[SOURCE INFORMATION]

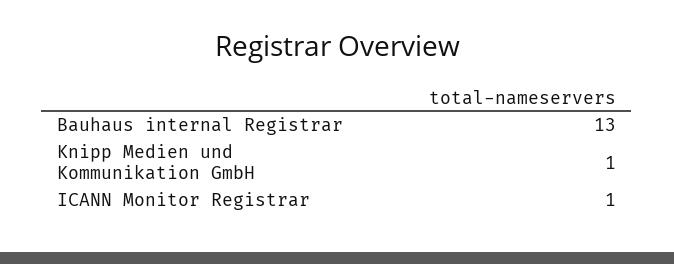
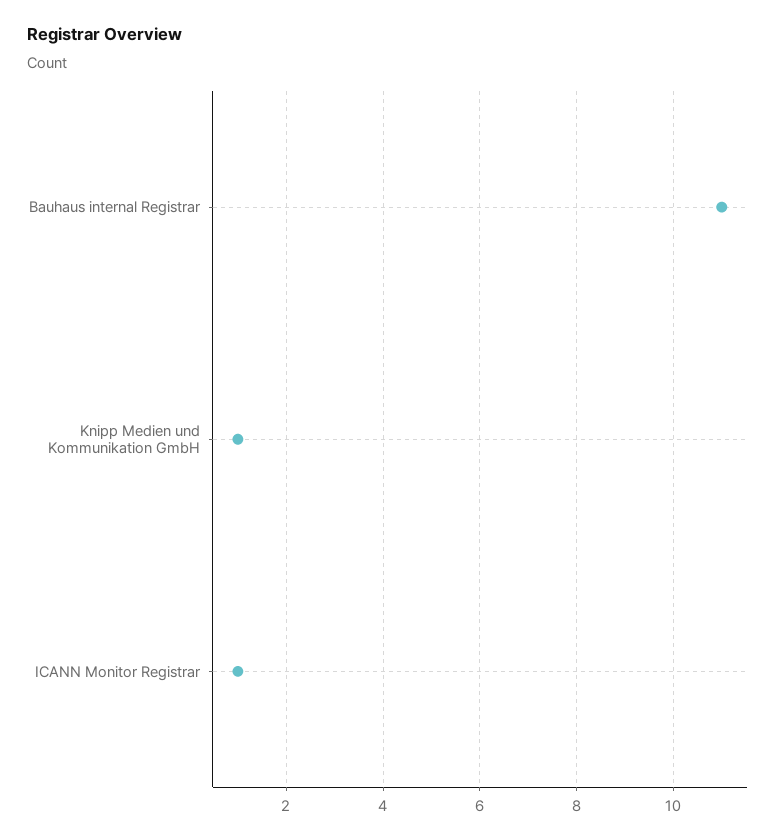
Bauhaus internal Registrar: 13 -> 11

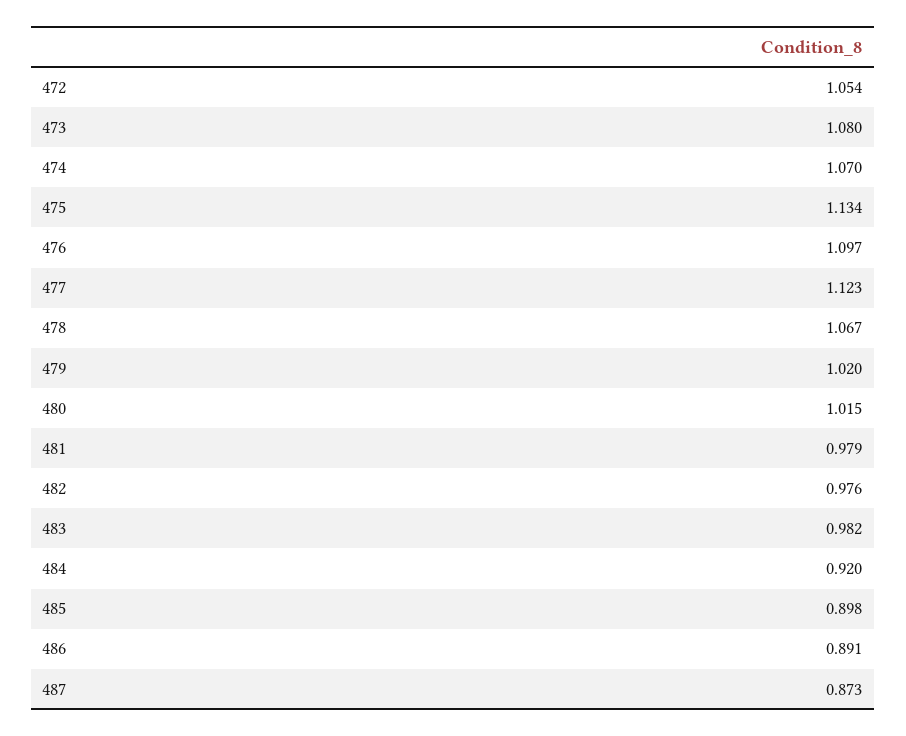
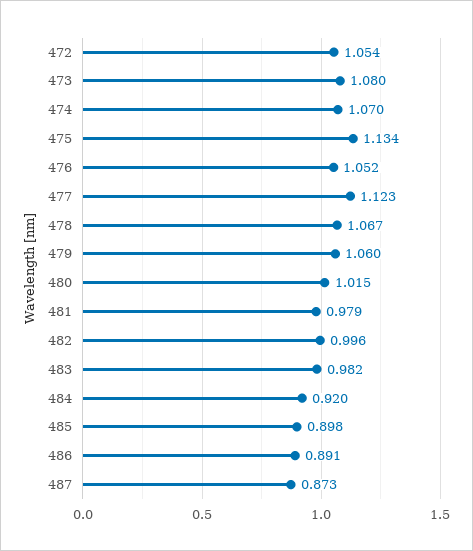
476: 1.097 -> 1.052
479: 1.02 -> 1.06
482: 0.976 -> 0.996

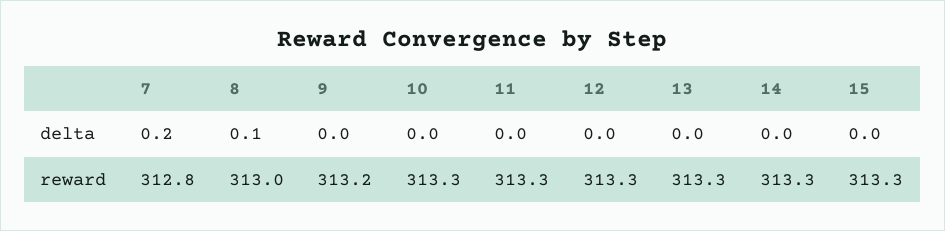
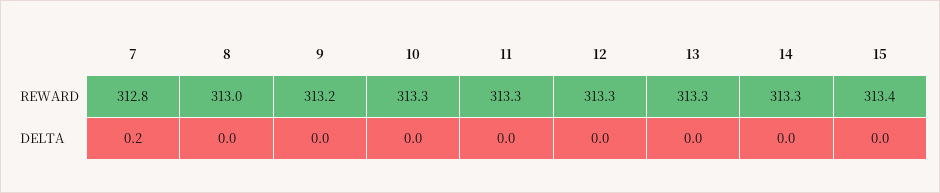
8, delta: 0.1 -> 0
15, reward: 313.3 -> 313.4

[/SOURCE INFORMATION]

Repeat the records above exactly, omitting every picture.

Bauhaus internal Registrar: 13 -> 11

476: 1.097 -> 1.052
479: 1.02 -> 1.06
482: 0.976 -> 0.996

8, delta: 0.1 -> 0
15, reward: 313.3 -> 313.4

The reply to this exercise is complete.